Stored dataset items:
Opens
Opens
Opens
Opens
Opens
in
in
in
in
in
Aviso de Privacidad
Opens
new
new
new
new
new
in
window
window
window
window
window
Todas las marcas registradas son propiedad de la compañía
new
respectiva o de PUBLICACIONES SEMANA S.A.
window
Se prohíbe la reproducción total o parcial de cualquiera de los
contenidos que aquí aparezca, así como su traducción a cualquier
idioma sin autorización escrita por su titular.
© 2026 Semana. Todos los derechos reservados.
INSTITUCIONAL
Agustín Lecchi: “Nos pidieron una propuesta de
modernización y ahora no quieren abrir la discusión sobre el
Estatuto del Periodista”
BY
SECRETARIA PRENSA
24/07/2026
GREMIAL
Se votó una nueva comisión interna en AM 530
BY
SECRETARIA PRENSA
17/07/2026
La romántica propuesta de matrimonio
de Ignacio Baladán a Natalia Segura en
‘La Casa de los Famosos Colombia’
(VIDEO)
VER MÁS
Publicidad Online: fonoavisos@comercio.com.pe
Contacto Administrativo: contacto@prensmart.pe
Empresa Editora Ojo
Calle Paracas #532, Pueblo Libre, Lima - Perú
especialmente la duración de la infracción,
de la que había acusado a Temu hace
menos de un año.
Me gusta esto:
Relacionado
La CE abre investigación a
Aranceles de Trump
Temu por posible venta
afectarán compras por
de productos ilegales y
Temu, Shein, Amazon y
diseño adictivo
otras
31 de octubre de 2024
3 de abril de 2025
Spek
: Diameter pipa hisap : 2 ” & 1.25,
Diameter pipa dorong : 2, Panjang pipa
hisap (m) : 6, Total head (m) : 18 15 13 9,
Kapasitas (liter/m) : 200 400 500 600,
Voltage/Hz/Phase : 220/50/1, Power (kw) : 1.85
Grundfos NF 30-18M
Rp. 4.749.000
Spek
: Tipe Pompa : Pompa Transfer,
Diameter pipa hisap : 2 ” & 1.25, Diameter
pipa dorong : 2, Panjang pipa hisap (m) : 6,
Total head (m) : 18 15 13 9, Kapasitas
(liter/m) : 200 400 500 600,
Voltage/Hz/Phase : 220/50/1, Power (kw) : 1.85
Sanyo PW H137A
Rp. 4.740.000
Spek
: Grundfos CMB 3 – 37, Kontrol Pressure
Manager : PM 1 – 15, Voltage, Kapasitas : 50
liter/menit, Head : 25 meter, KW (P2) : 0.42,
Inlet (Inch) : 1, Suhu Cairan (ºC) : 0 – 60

TASK TO CARRY OUT: Set every entry down once more, exactly as written above.

YOUR SOLUTION:
Opens
Opens
Opens
Opens
Opens
in
in
in
in
in
Aviso de Privacidad
Opens
new
new
new
new
new
in
window
window
window
window
window
Todas las marcas registradas son propiedad de la compañía
new
respectiva o de PUBLICACIONES SEMANA S.A.
window
Se prohíbe la reproducción total o parcial de cualquiera de los
contenidos que aquí aparezca, así como su traducción a cualquier
idioma sin autorización escrita por su titular.
© 2026 Semana. Todos los derechos reservados.
INSTITUCIONAL
Agustín Lecchi: “Nos pidieron una propuesta de
modernización y ahora no quieren abrir la discusión sobre el
Estatuto del Periodista”
BY
SECRETARIA PRENSA
24/07/2026
GREMIAL
Se votó una nueva comisión interna en AM 530
BY
SECRETARIA PRENSA
17/07/2026
La romántica propuesta de matrimonio
de Ignacio Baladán a Natalia Segura en
‘La Casa de los Famosos Colombia’
(VIDEO)
VER MÁS
Publicidad Online: fonoavisos@comercio.com.pe
Contacto Administrativo: contacto@prensmart.pe
Empresa Editora Ojo
Calle Paracas #532, Pueblo Libre, Lima - Perú
especialmente la duración de la infracción,
de la que había acusado a Temu hace
menos de un año.
Me gusta esto:
Relacionado
La CE abre investigación a
Aranceles de Trump
Temu por posible venta
afectarán compras por
de productos ilegales y
Temu, Shein, Amazon y
diseño adictivo
otras
31 de octubre de 2024
3 de abril de 2025
Spek
: Diameter pipa hisap : 2 ” & 1.25,
Diameter pipa dorong : 2, Panjang pipa
hisap (m) : 6, Total head (m) : 18 15 13 9,
Kapasitas (liter/m) : 200 400 500 600,
Voltage/Hz/Phase : 220/50/1, Power (kw) : 1.85
Grundfos NF 30-18M
Rp. 4.749.000
Spek
: Tipe Pompa : Pompa Transfer,
Diameter pipa hisap : 2 ” & 1.25, Diameter
pipa dorong : 2, Panjang pipa hisap (m) : 6,
Total head (m) : 18 15 13 9, Kapasitas
(liter/m) : 200 400 500 600,
Voltage/Hz/Phase : 220/50/1, Power (kw) : 1.85
Sanyo PW H137A
Rp. 4.740.000
Spek
: Grundfos CMB 3 – 37, Kontrol Pressure
Manager : PM 1 – 15, Voltage, Kapasitas : 50
liter/menit, Head : 25 meter, KW (P2) : 0.42,
Inlet (Inch) : 1, Suhu Cairan (ºC) : 0 – 60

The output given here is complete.